Kazı çalışmalarına verilen destekleri de değerlendiren Caneva, Türkiye'den çok fazla bir şey beklemediklerini, bu konuda Mimar Sinan Üniversitesi'nin kazılarla ilgili olarak gerekli desteği verdiğini, ancak aynı desteği kendi ülkelerinden ve Lecce Üniversitesi'nden göremediklerini ve ödenek alamadıklarını, bu durumun Yumuktepe'deki kazılarla ilgili olarak sorun ve sıkıntıların yaşanmasına neden olduğunu söyledi.
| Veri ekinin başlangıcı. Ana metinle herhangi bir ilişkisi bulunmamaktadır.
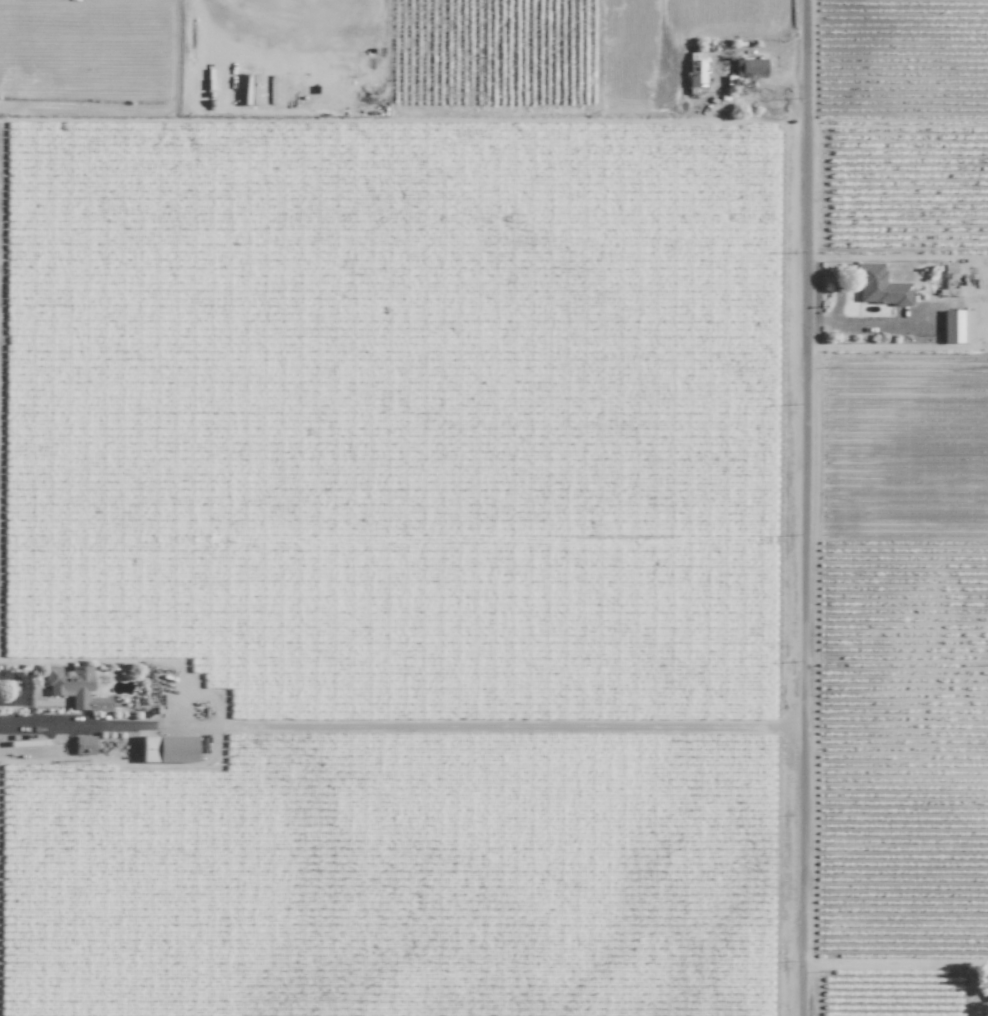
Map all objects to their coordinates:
building: (750, 68)
building: (696, 73)
building: (877, 286)
building: (957, 326)
road: (805, 508)
building: (76, 688)
road: (69, 726)
building: (84, 745)
building: (168, 749)
road: (896, 963)
building: (987, 990)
Yumuktepe Höyüğü'ndeki ilk kazı çalışmaları 1936-1937 yılları arasında İngiliz arkeolog Jhon Garstang başkanlığında başlatıldı. İkinci Dünya Savaşı ile birlikte ara verilen kazılara, 1946'da yeniden başlandı ve 1947 yılında sonuçlandırıldı. 1992 yılında hazırlanan ve 1993 yılında başlatılan, 'Yumuktepe Arkeolojik Kazısı' çalışmaları da her yaz düzenli bir şekilde sürdürülüyor.
Mersin'in atası olan Yumuktepe, 9 bin yıl önce höyüğün çekirdek tabakasını oluşturan Neolitik çiftçiler tarafından oluşturuldu. Ardından gelen yerleşimlerle tepe zaman içerisinde 23 metre yükseldi. Teraslı evle, önceki kalıntıların üzerine yollar inşa edildi ve böylece tabakalanma daha karmaşık bir hal aldı. Uygun konumunu, doğal kaynaklara ve ticaret olanaklarına borçlu olan yerleşim bölgesi, Orta Çağ'a kadar kesintisiz iskan edildi ve Anadolu platosu, Doğu Akdeniz ve diğer Akdeniz ülkeleriyle ilişkisini sürdürdü.